- _Exercise goal_: Among the entries below, one line contains "The following tabulation" and another contains "After plotting the". Transcribe those two lines and every line between them, exactly.

──────────

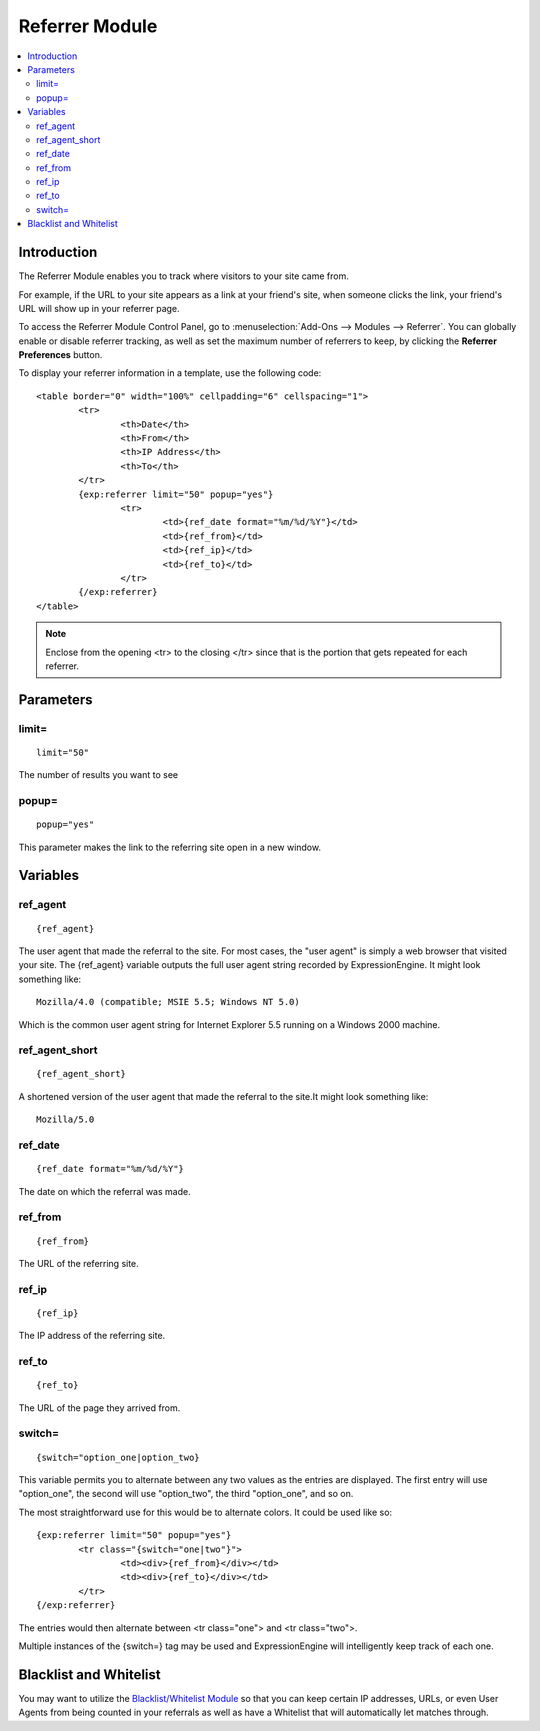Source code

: ###############
Referrer Module
###############

.. contents::
   :local:

************
Introduction
************

The Referrer Module enables you to track where visitors to your site came from.

For example, if the URL to your site appears as a link at your friend's site, when
someone clicks the link, your friend's URL will show up in your referrer page.

To access the Referrer Module Control Panel, go to :menuselection:`Add-Ons --> Modules --> Referrer`.
You can globally enable or disable referrer tracking, as well as set the maximum number
of referrers to keep, by clicking the **Referrer Preferences** button.

To display your referrer information in a template, use the following code::

	<table border="0" width="100%" cellpadding="6" cellspacing="1">
		<tr>
			<th>Date</th>
			<th>From</th>
			<th>IP Address</th>
			<th>To</th>
		</tr>
		{exp:referrer limit="50" popup="yes"}
			<tr>
				<td>{ref_date format="%m/%d/%Y"}</td>
				<td>{ref_from}</td>
				<td>{ref_ip}</td>
				<td>{ref_to}</td>
			</tr>
		{/exp:referrer}
	</table>

.. note:: Enclose from the opening <tr> to the closing </tr> since
   that is the portion that gets repeated for each referrer.


**********
Parameters
**********


limit=
------

::

	limit="50"

The number of results you want to see

popup=
------

::

	popup="yes"

This parameter makes the link to the referring site open in a new
window.

*********
Variables
*********

ref\_agent
----------

::

	{ref_agent}

The user agent that made the referral to the site. For most cases, the
"user agent" is simply a web browser that visited your site. The
{ref\_agent} variable outputs the full user agent string recorded by
ExpressionEngine. It might look something like::

	Mozilla/4.0 (compatible; MSIE 5.5; Windows NT 5.0)

Which is the common user agent string for Internet Explorer 5.5 running
on a Windows 2000 machine.

ref\_agent\_short
-----------------

::

	{ref_agent_short}

A shortened version of the user agent that made the referral to the
site.It might look something like::

	Mozilla/5.0

ref\_date
---------

::

	{ref_date format="%m/%d/%Y"}

The date on which the referral was made.

ref\_from
---------

::

	{ref_from}

The URL of the referring site.

ref\_ip
-------

::

	{ref_ip}

The IP address of the referring site.

ref\_to
-------

::

	{ref_to}

The URL of the page they arrived from.

switch=
-------

::

	{switch="option_one|option_two}

This variable permits you to alternate between any two values as the
entries are displayed. The first entry will use "option\_one", the
second will use "option\_two", the third "option\_one", and so on.

The most straightforward use for this would be to alternate colors. It
could be used like so::

	{exp:referrer limit="50" popup="yes"}
		<tr class="{switch="one|two"}">
			<td><div>{ref_from}</div></td>
			<td><div>{ref_to}</div></td>
		</tr>
	{/exp:referrer}

The entries would then alternate between <tr class="one"> and <tr
class="two">.

Multiple instances of the {switch=} tag may be used and ExpressionEngine will
intelligently keep track of each one.

***********************
Blacklist and Whitelist
***********************

You may want to utilize the `Blacklist/Whitelist Module <../blacklist/index.html>`_ so that you can keep
certain IP addresses, URLs, or even User Agents from being counted in
your referrals as well as have a Whitelist that will automatically let
matches through.

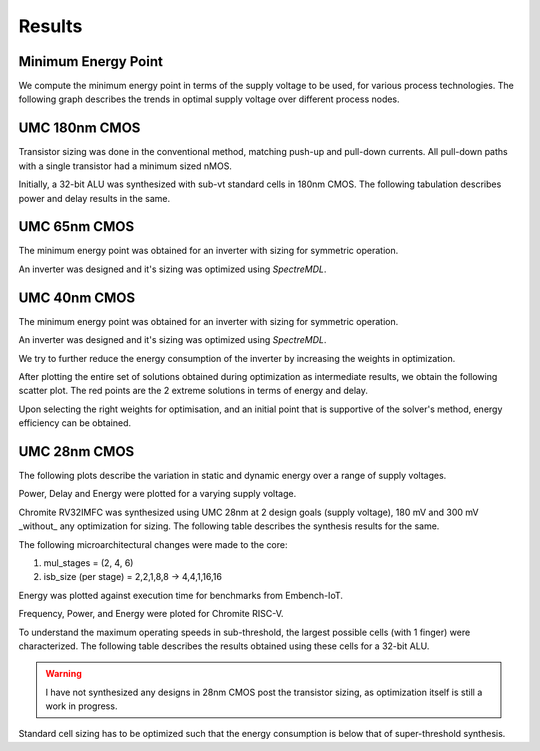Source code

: Results
=======

Minimum Energy Point
--------------------

We compute the minimum energy point in terms of the supply voltage to be used, for various process technologies.
The following graph describes the trends in optimal supply voltage over different process nodes.

.. image:: assets/results-1.png
   :align: center

UMC 180nm CMOS
--------------

Transistor sizing was done in the conventional method, matching push-up and pull-down currents. All pull-down paths with a single transistor had a minimum
sized nMOS.

Initially, a 32-bit ALU was synthesized with sub-vt standard cells in 180nm CMOS.
The following tabulation describes power and delay results in the same.

.. image:: assets/alu-results.png
   :align: center

UMC 65nm CMOS
-------------

The minimum energy point was obtained for an inverter with sizing for symmetric operation.

.. image:: assets/umc65ll.png
   :align: center

An inverter was designed and it's sizing was optimized using `SpectreMDL`.

.. image:: assets/umc65-opt.png
   :align: center

UMC 40nm CMOS
-------------

The minimum energy point was obtained for an inverter with sizing for symmetric operation.

.. image:: assets/umc40lp.png
   :align: center

An inverter was designed and it's sizing was optimized using `SpectreMDL`.


.. image:: assets/L40_INV.png
   :align: center

We try to further reduce the energy consumption of the inverter by increasing the weights in optimization.

.. image:: assets/L40_INV_E1.png
   :align: center

After plotting the entire set of solutions obtained during optimization as intermediate results, we obtain the following scatter plot.
The red points are the 2 extreme solutions in terms of energy and delay.

.. image:: assets/scatter.png
   :align: center

Upon selecting the right weights for optimisation, and an initial point that is supportive of the solver's method, energy efficiency can be obtained.


UMC 28nm CMOS
-------------

The following plots describe the variation in static and dynamic energy over a range of supply voltages.

.. image:: assets/umc28hpc.png
   :align: center

Power, Delay and Energy were plotted for a varying supply voltage.

.. image:: assets/delay-power-energy.png
   :align: center

.. image:: assets/pareto-28.png
   :align: center

Chromite RV32IMFC was synthesized using UMC 28nm at 2 design goals (supply voltage), 180 mV and 300 mV _without_ any optimization for sizing.
The following table describes the synthesis results for the same.

.. image:: assets/chromite-28nm.png
   :align: center

The following microarchitectural changes were made to the core:

#. mul_stages = (2, 4, 6)
#. isb_size (per stage) = 2,2,1,8,8 -> 4,4,1,16,16

Energy was plotted against execution time for benchmarks from Embench-IoT.

.. image:: assets/subvt-chromite-matlab.png
   :align: center

Frequency, Power, and Energy were ploted for Chromite RISC-V.

.. image:: assets/color-freq.png
   :align: center

.. image:: assets/color-power.png
   :align: center

.. image:: assets/color-energy.png
   :align: center

To understand the maximum operating speeds in sub-threshold, the largest possible cells (with 1 finger) were characterized.
The following table describes the results obtained using these cells for a 32-bit ALU.

.. image:: assets/alu-large.png
   :align: center

.. warning::
   I have not synthesized any designs in 28nm CMOS post the transistor sizing, as optimization itself is still a work in progress. 

Standard cell sizing has to be optimized such that the energy consumption is below that of super-threshold synthesis.

.. autosummary::
   :toctree: generated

──────────

- _Answer box_:
The following tabulation describes power and delay results in the same.

.. image:: assets/alu-results.png
   :align: center

UMC 65nm CMOS
-------------

The minimum energy point was obtained for an inverter with sizing for symmetric operation.

.. image:: assets/umc65ll.png
   :align: center

An inverter was designed and it's sizing was optimized using `SpectreMDL`.

.. image:: assets/umc65-opt.png
   :align: center

UMC 40nm CMOS
-------------

The minimum energy point was obtained for an inverter with sizing for symmetric operation.

.. image:: assets/umc40lp.png
   :align: center

An inverter was designed and it's sizing was optimized using `SpectreMDL`.


.. image:: assets/L40_INV.png
   :align: center

We try to further reduce the energy consumption of the inverter by increasing the weights in optimization.

.. image:: assets/L40_INV_E1.png
   :align: center

After plotting the entire set of solutions obtained during optimization as intermediate results, we obtain the following scatter plot.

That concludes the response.